After finding the line containing "- **主要含义：突然地，完全地（非正式用法）**" below, please output that line and each following one through the line containing "- 例句：She gave", exactly as written.

----------------------------------------

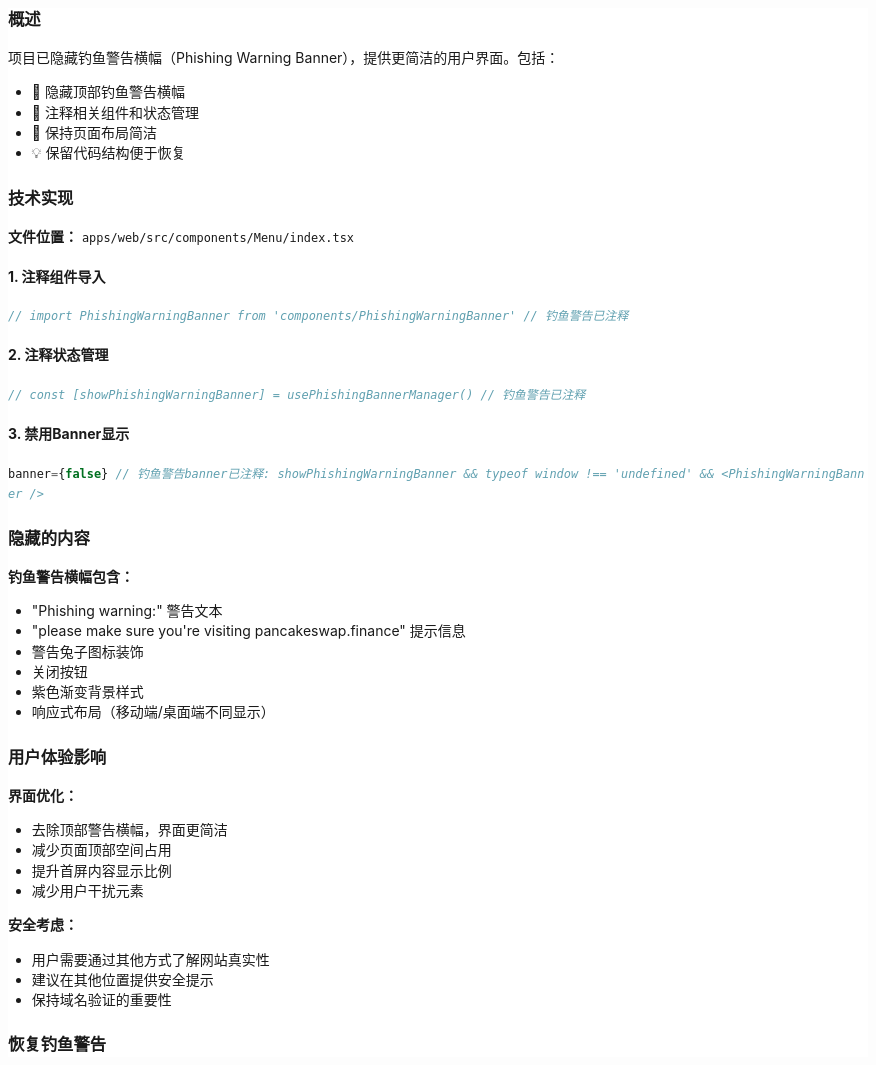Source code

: ### 概述

项目已隐藏钓鱼警告横幅（Phishing Warning Banner），提供更简洁的用户界面。包括：
- 🚫 隐藏顶部钓鱼警告横幅
- 🧹 注释相关组件和状态管理
- 🎯 保持页面布局简洁
- 💡 保留代码结构便于恢复

### 技术实现

**文件位置：** `apps/web/src/components/Menu/index.tsx`

#### 1. 注释组件导入
```typescript
// import PhishingWarningBanner from 'components/PhishingWarningBanner' // 钓鱼警告已注释
```

#### 2. 注释状态管理
```typescript
// const [showPhishingWarningBanner] = usePhishingBannerManager() // 钓鱼警告已注释
```

#### 3. 禁用Banner显示
```typescript
banner={false} // 钓鱼警告banner已注释: showPhishingWarningBanner && typeof window !== 'undefined' && <PhishingWarningBanner />
```

### 隐藏的内容

**钓鱼警告横幅包含：**
- "Phishing warning:" 警告文本
- "please make sure you're visiting pancakeswap.finance" 提示信息
- 警告兔子图标装饰
- 关闭按钮
- 紫色渐变背景样式
- 响应式布局（移动端/桌面端不同显示）

### 用户体验影响

**界面优化：**
- 去除顶部警告横幅，界面更简洁
- 减少页面顶部空间占用
- 提升首屏内容显示比例
- 减少用户干扰元素

**安全考虑：**
- 用户需要通过其他方式了解网站真实性
- 建议在其他位置提供安全提示
- 保持域名验证的重要性

### 恢复钓鱼警告
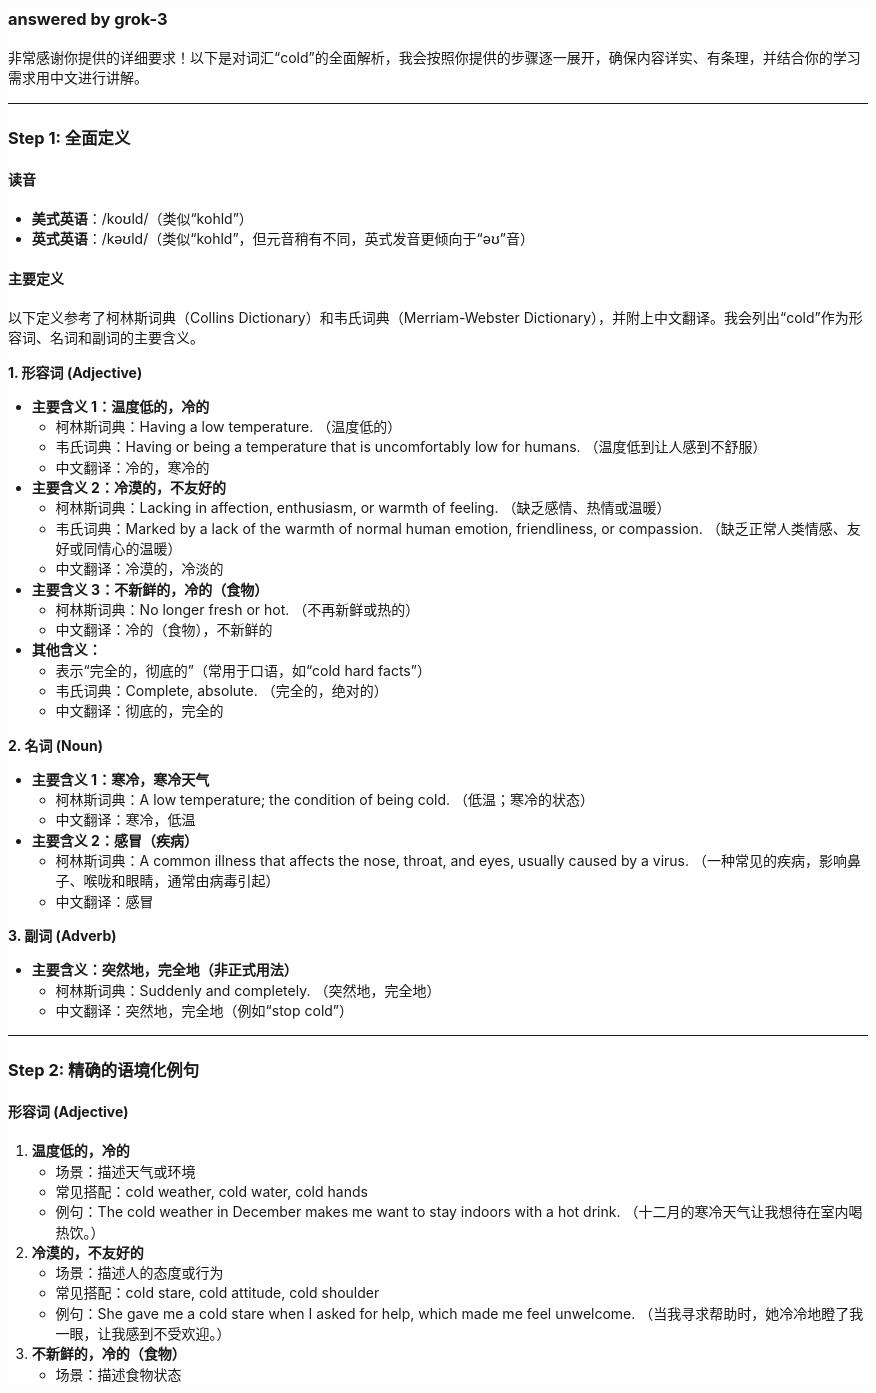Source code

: ### answered by grok-3
非常感谢你提供的详细要求！以下是对词汇“cold”的全面解析，我会按照你提供的步骤逐一展开，确保内容详实、有条理，并结合你的学习需求用中文进行讲解。

---

### Step 1: 全面定义

#### 读音
- **美式英语**：/koʊld/（类似“kohld”）
- **英式英语**：/kəʊld/（类似“kohld”，但元音稍有不同，英式发音更倾向于“əʊ”音）

#### 主要定义
以下定义参考了柯林斯词典（Collins Dictionary）和韦氏词典（Merriam-Webster Dictionary），并附上中文翻译。我会列出“cold”作为形容词、名词和副词的主要含义。

**1. 形容词 (Adjective)**
- **主要含义 1：温度低的，冷的**
  - 柯林斯词典：Having a low temperature. （温度低的）
  - 韦氏词典：Having or being a temperature that is uncomfortably low for humans. （温度低到让人感到不舒服）
  - 中文翻译：冷的，寒冷的
- **主要含义 2：冷漠的，不友好的**
  - 柯林斯词典：Lacking in affection, enthusiasm, or warmth of feeling. （缺乏感情、热情或温暖）
  - 韦氏词典：Marked by a lack of the warmth of normal human emotion, friendliness, or compassion. （缺乏正常人类情感、友好或同情心的温暖）
  - 中文翻译：冷漠的，冷淡的
- **主要含义 3：不新鲜的，冷的（食物）**
  - 柯林斯词典：No longer fresh or hot. （不再新鲜或热的）
  - 中文翻译：冷的（食物），不新鲜的
- **其他含义：**
  - 表示“完全的，彻底的”（常用于口语，如“cold hard facts”）
  - 韦氏词典：Complete, absolute. （完全的，绝对的）
  - 中文翻译：彻底的，完全的

**2. 名词 (Noun)**
- **主要含义 1：寒冷，寒冷天气**
  - 柯林斯词典：A low temperature; the condition of being cold. （低温；寒冷的状态）
  - 中文翻译：寒冷，低温
- **主要含义 2：感冒（疾病）**
  - 柯林斯词典：A common illness that affects the nose, throat, and eyes, usually caused by a virus. （一种常见的疾病，影响鼻子、喉咙和眼睛，通常由病毒引起）
  - 中文翻译：感冒

**3. 副词 (Adverb)**
- **主要含义：突然地，完全地（非正式用法）**
  - 柯林斯词典：Suddenly and completely. （突然地，完全地）
  - 中文翻译：突然地，完全地（例如“stop cold”）

---

### Step 2: 精确的语境化例句

#### 形容词 (Adjective)
1. **温度低的，冷的**
   - 场景：描述天气或环境
   - 常见搭配：cold weather, cold water, cold hands
   - 例句：The cold weather in December makes me want to stay indoors with a hot drink. （十二月的寒冷天气让我想待在室内喝热饮。）
2. **冷漠的，不友好的**
   - 场景：描述人的态度或行为
   - 常见搭配：cold stare, cold attitude, cold shoulder
   - 例句：She gave me a cold stare when I asked for help, which made me feel unwelcome. （当我寻求帮助时，她冷冷地瞪了我一眼，让我感到不受欢迎。）
3. **不新鲜的，冷的（食物）**
   - 场景：描述食物状态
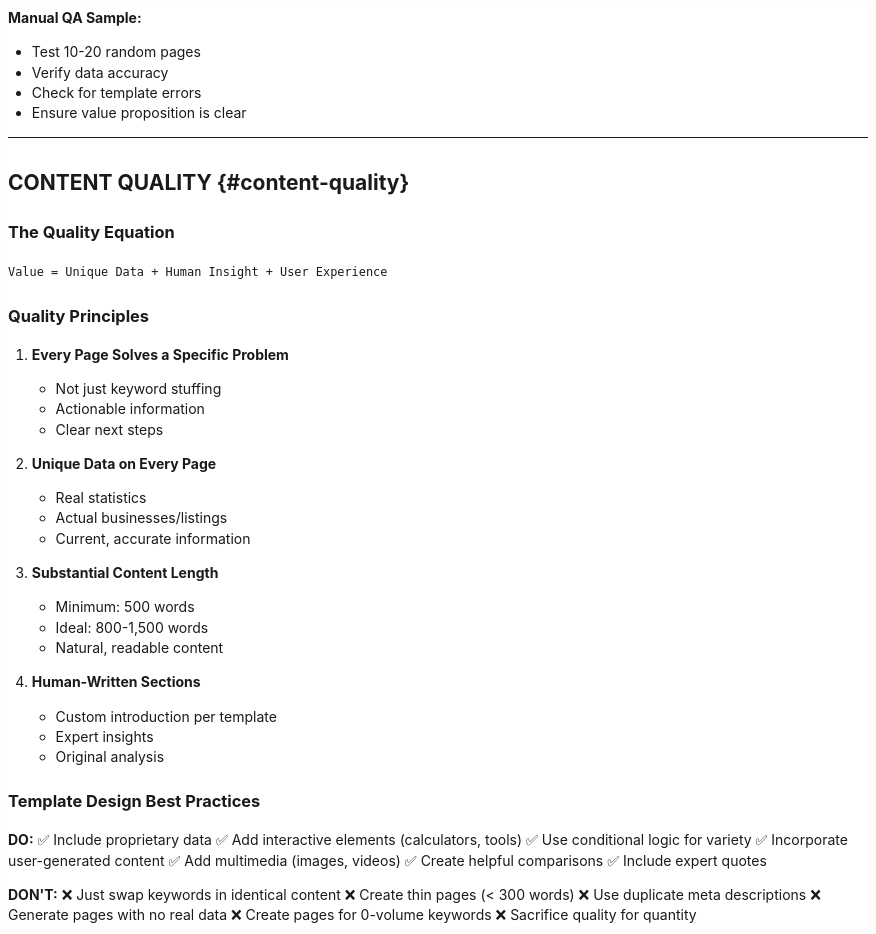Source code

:**Manual QA Sample:**
- Test 10-20 random pages
- Verify data accuracy
- Check for template errors
- Ensure value proposition is clear

---

## CONTENT QUALITY {#content-quality}

### The Quality Equation

```
Value = Unique Data + Human Insight + User Experience
```

### Quality Principles

1. **Every Page Solves a Specific Problem**
   - Not just keyword stuffing
   - Actionable information
   - Clear next steps

2. **Unique Data on Every Page**
   - Real statistics
   - Actual businesses/listings
   - Current, accurate information

3. **Substantial Content Length**
   - Minimum: 500 words
   - Ideal: 800-1,500 words
   - Natural, readable content

4. **Human-Written Sections**
   - Custom introduction per template
   - Expert insights
   - Original analysis

### Template Design Best Practices

**DO:**
✅ Include proprietary data
✅ Add interactive elements (calculators, tools)
✅ Use conditional logic for variety
✅ Incorporate user-generated content
✅ Add multimedia (images, videos)
✅ Create helpful comparisons
✅ Include expert quotes

**DON'T:**
❌ Just swap keywords in identical content
❌ Create thin pages (< 300 words)
❌ Use duplicate meta descriptions
❌ Generate pages with no real data
❌ Create pages for 0-volume keywords
❌ Sacrifice quality for quantity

----------------------------------------

### Response
- **主要含义：突然地，完全地（非正式用法）**
  - 柯林斯词典：Suddenly and completely. （突然地，完全地）
  - 中文翻译：突然地，完全地（例如“stop cold”）

---

### Step 2: 精确的语境化例句

#### 形容词 (Adjective)
1. **温度低的，冷的**
   - 场景：描述天气或环境
   - 常见搭配：cold weather, cold water, cold hands
   - 例句：The cold weather in December makes me want to stay indoors with a hot drink. （十二月的寒冷天气让我想待在室内喝热饮。）
2. **冷漠的，不友好的**
   - 场景：描述人的态度或行为
   - 常见搭配：cold stare, cold attitude, cold shoulder
   - 例句：She gave me a cold stare when I asked for help, which made me feel unwelcome. （当我寻求帮助时，她冷冷地瞪了我一眼，让我感到不受欢迎。）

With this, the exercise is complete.